[Given text]
· · · ·

While demographic information by zip code is in `demo`:

In [None]:
head(demo)

### Goal: 
Airbnb was originally meant for home sharing, but there are hosts with more than 20 listings. These are more like commercial hotels without regulation than home sharing. We would like to identify such users and see what their impact is on the airbnb ecosystem.

### Step 1:
`host_id` is a unique identifier for host. `id` is a unique identifier for each listing. 

Create a new table called `hosts` where each row contains a unique `host_id`. There should be a variable called `num_listings` which contains the number of unique listings (or `id`s) that host has, and a variable `mean_review` which contains the mean `review_scores_value` for that host.

### Step 2: 

Using the `hosts` dataset, write code to calculate:

* What percentage of hosts have 5 or more listings?
* What percentage of the total listings do these "5-or-more" hosts control?
 

In [None]:
# Hint: Create a new variable that tracks whether a host is a "5-or-more" host
# or not, then group by this variable and summarize.



Create a plot of boxplots, where the x-axis is `num_listings`, and the y-axis is `mean_review`.

Note: If you naively use `geom_boxplot` you may get a warning and a nonsensical plot. This is because it treats `num_listings` as a continuous variable. There are two solutions to this, you can either follow the hint the warning gives, or use the function `factor` in your code, which converts a variable to a discrete variable.

· · · ·

[Exercise data]
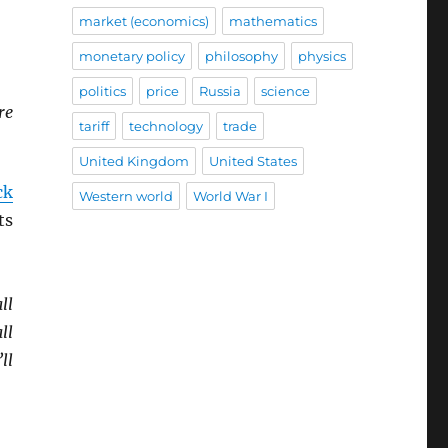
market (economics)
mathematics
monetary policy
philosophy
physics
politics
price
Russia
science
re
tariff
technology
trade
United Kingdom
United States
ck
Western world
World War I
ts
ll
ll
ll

· · · ·

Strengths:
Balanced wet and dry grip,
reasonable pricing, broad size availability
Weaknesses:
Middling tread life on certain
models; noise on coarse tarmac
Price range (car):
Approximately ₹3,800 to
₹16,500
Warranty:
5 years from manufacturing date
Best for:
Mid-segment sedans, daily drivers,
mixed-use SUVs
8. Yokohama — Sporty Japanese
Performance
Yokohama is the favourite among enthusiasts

· · · ·

[Work instruction 1] Copy the passage of the Airbnb hosts exercise between "Create a plot" and "a discrete variable.", inclusive.
[Work instruction 2] Carry on the Airbnb hosts exercise from the point where the text stops.

[Exercise response 1]
Create a plot of boxplots, where the x-axis is `num_listings`, and the y-axis is `mean_review`.

Note: If you naively use `geom_boxplot` you may get a warning and a nonsensical plot. This is because it treats `num_listings` as a continuous variable. There are two solutions to this, you can either follow the hint the warning gives, or use the function `factor` in your code, which converts a variable to a discrete variable.

[Exercise response 2]
### Step 3:
Let's define commercial hosts to be hosts with >= 5 listings. Create a table called `listing2` that is `listing` with an extra column called `commer_host` indicating if this listing is by a commercial host. 

Hint: You can do this using the `listing` dataset with a single `group_by` and a single `mutate` command.

### Step 4:
Using `listing2`, find for each zipcode, the total number of listings, the total number of listings by commercial hosts, and the mean price of all listings in that zipcode. Keep only rows with 50 or more listings. Name this table `zips`, name the four columns `zipcode`, `num_list`, `num_comlist`, and `meanprice`.

### Step 5:
In `zips`, add a column indicating if this zipcode is "commercial heavy". We define commercial heavy as zip codes where the number commercial listings exceeds 20% of the total amount of listings.

### Step 6:
Merge the data in `demo` into `zips`. Name this table `zips_withdemo`.

### Step 7:
Create a scatter plot of mean price vs median household income with `zips_withdemo`. Color points by if this zipcode is commercial heavy. Add a smoothing line. What do you see? What do you learn from this plot?